Machbarkeitsstudie für klimafreundliche Nahwärme

Greven – Die Klimaziele von Paris lassen sich nur erreichen, wenn Öl, Gas und Kohle bei der Wärmeerzeugung künftig keine Rolle mehr spielen. Vier Experten haben jetzt für Greven durchgerechnet, ob Sonne und Biomasse sie ersetzen können – mit positivem Ergebnis.

 

15,5 Millionen Tonnen des schädlichen CO² werden von den Heizungen im Münsterland jedes Jahr in die Atmosphäre geblasen. Eine „Heizzentrale“ in der Sandgrube an der Schützenstraße, die aus Sonne und klimaunschädlicher Biomasse Wärme für ganze Viertel macht, würde mindestens 1500 Tonnen einsparen. Foto: Monika Gerharz

 

Die Zukunft des Heizens sei die Nahwärme. Das sagte Hinnerk Willenbrink , Gimbter und Wissenschaftler an der Fachhochschule Steinfurt, im Rahmen einer Zukunftsserie dieser Zeitung. Jetzt gab er in einem Pressegespräch am Mittwoch Butter bei die Fische: Für Greven haben Experten zwei Modelle untersucht, die beweisen: In der Emsstadt kann sich klimafreundliche Nahwärme rechnen.
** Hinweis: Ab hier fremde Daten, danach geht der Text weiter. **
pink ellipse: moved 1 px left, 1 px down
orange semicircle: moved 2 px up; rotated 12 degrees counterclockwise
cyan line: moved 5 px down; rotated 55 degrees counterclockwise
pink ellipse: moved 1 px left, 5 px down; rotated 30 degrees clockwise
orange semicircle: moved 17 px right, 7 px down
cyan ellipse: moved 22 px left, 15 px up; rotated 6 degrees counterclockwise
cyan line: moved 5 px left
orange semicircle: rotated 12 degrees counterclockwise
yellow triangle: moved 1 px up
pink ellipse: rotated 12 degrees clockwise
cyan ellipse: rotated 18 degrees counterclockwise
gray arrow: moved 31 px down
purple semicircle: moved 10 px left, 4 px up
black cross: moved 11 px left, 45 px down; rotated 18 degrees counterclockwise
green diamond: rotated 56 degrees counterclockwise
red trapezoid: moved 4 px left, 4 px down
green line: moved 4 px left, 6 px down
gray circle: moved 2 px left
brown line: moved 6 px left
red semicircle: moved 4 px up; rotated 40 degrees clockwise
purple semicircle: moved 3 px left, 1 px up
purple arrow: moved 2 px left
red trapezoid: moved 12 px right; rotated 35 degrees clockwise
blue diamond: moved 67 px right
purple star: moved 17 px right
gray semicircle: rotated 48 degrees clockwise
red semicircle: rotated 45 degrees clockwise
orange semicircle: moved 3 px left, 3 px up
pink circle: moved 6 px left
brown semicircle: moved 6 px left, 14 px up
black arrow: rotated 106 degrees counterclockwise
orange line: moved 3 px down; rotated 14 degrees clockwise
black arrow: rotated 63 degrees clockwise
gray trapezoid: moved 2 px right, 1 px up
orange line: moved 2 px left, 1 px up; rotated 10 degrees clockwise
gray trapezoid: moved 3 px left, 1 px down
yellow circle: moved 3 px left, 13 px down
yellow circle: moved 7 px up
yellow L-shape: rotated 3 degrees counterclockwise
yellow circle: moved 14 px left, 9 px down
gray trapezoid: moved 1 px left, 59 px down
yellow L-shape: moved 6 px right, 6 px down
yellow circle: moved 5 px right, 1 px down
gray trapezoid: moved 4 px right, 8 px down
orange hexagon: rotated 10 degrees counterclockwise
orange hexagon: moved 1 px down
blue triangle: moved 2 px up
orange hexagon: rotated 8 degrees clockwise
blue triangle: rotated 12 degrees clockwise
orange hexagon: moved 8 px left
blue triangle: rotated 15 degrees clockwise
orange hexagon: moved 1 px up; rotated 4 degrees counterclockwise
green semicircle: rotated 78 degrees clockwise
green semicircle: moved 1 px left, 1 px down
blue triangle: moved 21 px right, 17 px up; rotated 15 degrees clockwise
Nahwärme bedeutet, dass die Bürger keine Heizung mehr im Keller haben, sondern die Wärme über ein Leitungsnetz von außerhalb in die Heizkörper gluckert. In Greven beispielsweise werden das Schulzentrum und das Freibad schon mit Nahwärme versorgt, die aus der Abwärme einer Biogasanlage stammt. Denkbar ist aber auch, dass man eigens Heizanlagen für diesen Zweck plant. Und genau das sieht die Studie vor.

Für ein Nahwärmenetz in Greven haben die Ingenieure vom Büro „Energethik“ in Osnabrück zwei Varianten durchgerechnet. Beide Varianten sehen vor, dass die Sandgrube an der Schützenstraße dann, wenn sie aufgegeben wird, mit Kollektoren für Solarthermie zur Erzeugung von Sonnenwärme bestückt wird. Weitere Kollektoren könnten in den Schleifen der Autobahn Aus- und Auffahrt stehen. Diese Kollektoren sollen 15 bis 25 Prozent der benötigten Wärme erzeugen. Speicher sorgen dafür, dass sie möglichst effektiv sind. Der Rest der benötigten Wärme soll aus Biomethan stammen, jedenfalls im ersten Schritt. Das Methan wird verstromt, die Abwärme zum Heizen genutzt. „Dieses Methan wird irgendwo in Deutschland eingespeist, und wir entnehmen es aus dem Erdgasnetz“, erläutert Willenbrink. „Eine neue Bioanlage in Greven wird es nicht geben.“ In fernerer Zukunft könnten Holzhackschnitzelanlagen, die mit heimischem Holz bestückt werden, oder Industrieabwärme als Wärmelieferant hinzukommen.

Der schwierigste Punkt bei dem Projekt ist allerdings nicht die Erzeugung, sondern der Verkauf der Wärme. In dem Projekt, das die „Macher“ am liebsten verwirklichen wollen, setzen sie deshalb auf ein Dutzend Großabnehmer – etwa das Rathaus, die Sahlebauten, die GBS, das Gymnasium, das Gertrudenstift –, die von einem Verteiler auf dem Setex-Gelände aus versorgt würden. Das wäre nicht nur am lohnendsten, sondern die Überzeugungsarbeit, die vor eine Verwirklichung gesetzt ist, wohl auch am einfachsten. Die Alternative dazu wäre, den gesamten Grevener Süden ans Wärmenetz anzubinden. Damit das klappt, müssten Hunderte von Häuslebesitzern überzeugt werden – eine Sisyphusarbeit.

Doch bevor Nahwärme verkauft werden kann, muss erst ein eigenes Netz aufgebaut werden, das die aufgeheizte Flüssigkeit transportiert. Die Kosten: zehn bis 15 Millionen Euro inklusive Fördermittel. Das Netz könnte durch eine Bürgergenossenschaft, durch einen Einzelinvestor, aber auch durch die Stadtwerke aufgebaut werden. „Wir sind im Gespräch“, sagt dazu Biogasbauer Tobias Werning, der eine eigene Beteiligung in Betracht zieht.

Für den Nahwärme-Kunden selbst würden keine Anschlussgebühren entstehen. Nur die Wärme muss bezahlt werden. Doch der Preis sei mit vier bis sechs Cent pro Kilowattstunde, „überaus konkurrenzfähig“, sagt Robert Wasser von „Energethik“.